> _WORK TASK_:
Show each line in the listing below that contains the word "Ingredients".

> _RECORDS TO USE_:
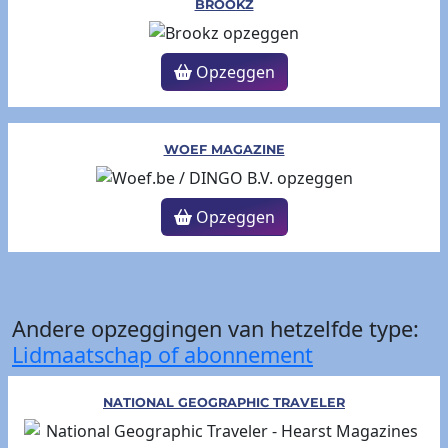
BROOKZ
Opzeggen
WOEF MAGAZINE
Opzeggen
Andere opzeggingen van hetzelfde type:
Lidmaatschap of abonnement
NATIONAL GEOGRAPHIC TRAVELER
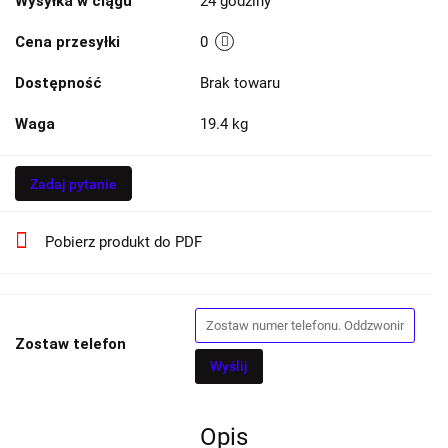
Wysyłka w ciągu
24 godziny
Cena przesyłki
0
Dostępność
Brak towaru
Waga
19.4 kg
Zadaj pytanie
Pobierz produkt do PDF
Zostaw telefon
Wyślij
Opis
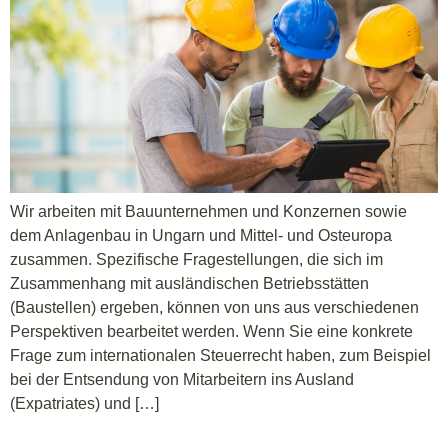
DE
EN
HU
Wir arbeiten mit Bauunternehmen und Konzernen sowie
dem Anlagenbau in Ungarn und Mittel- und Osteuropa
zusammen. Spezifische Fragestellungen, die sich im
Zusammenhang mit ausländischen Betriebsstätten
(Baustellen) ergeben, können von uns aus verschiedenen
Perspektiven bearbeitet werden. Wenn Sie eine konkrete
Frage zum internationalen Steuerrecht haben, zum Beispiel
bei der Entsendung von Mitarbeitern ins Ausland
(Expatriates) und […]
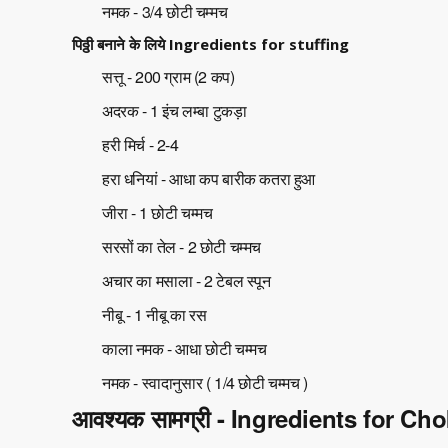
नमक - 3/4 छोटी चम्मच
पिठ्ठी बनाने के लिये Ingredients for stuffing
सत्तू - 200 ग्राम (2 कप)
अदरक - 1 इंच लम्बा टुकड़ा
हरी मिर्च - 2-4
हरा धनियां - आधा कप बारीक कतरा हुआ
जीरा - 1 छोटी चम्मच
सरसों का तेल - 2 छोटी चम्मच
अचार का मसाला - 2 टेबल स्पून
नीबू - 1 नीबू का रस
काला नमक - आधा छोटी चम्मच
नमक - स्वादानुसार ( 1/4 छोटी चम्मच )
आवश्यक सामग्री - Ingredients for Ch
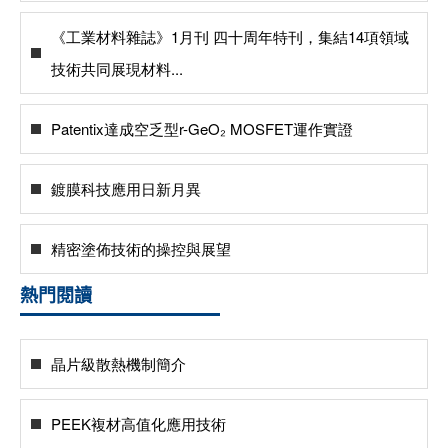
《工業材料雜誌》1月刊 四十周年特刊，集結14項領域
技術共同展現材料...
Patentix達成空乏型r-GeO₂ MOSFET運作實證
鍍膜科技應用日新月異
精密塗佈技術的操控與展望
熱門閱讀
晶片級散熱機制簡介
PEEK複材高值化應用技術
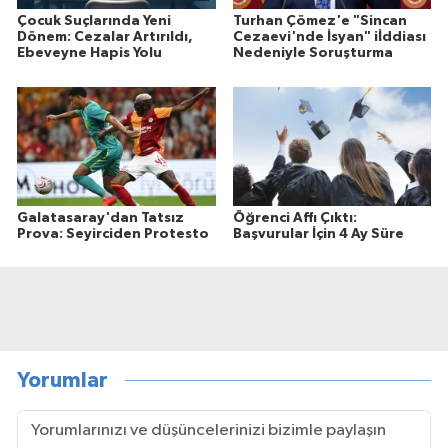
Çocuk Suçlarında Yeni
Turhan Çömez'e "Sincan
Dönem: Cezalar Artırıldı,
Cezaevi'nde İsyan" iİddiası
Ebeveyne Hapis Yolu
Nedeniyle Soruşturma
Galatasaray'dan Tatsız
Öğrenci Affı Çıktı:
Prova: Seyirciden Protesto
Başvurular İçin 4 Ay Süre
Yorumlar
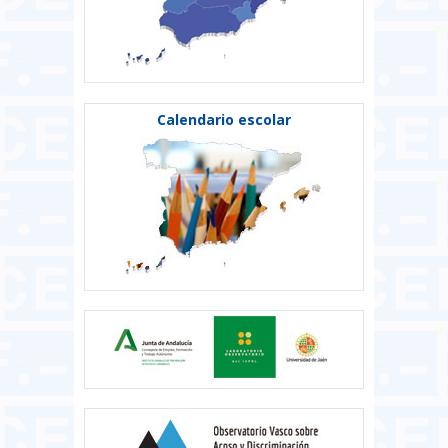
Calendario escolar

> _EXERCISE OUTPUT_:
पिठ्ठी बनाने के लिये Ingredients for stuffing
आवश्यक सामग्री - Ingredients for Ch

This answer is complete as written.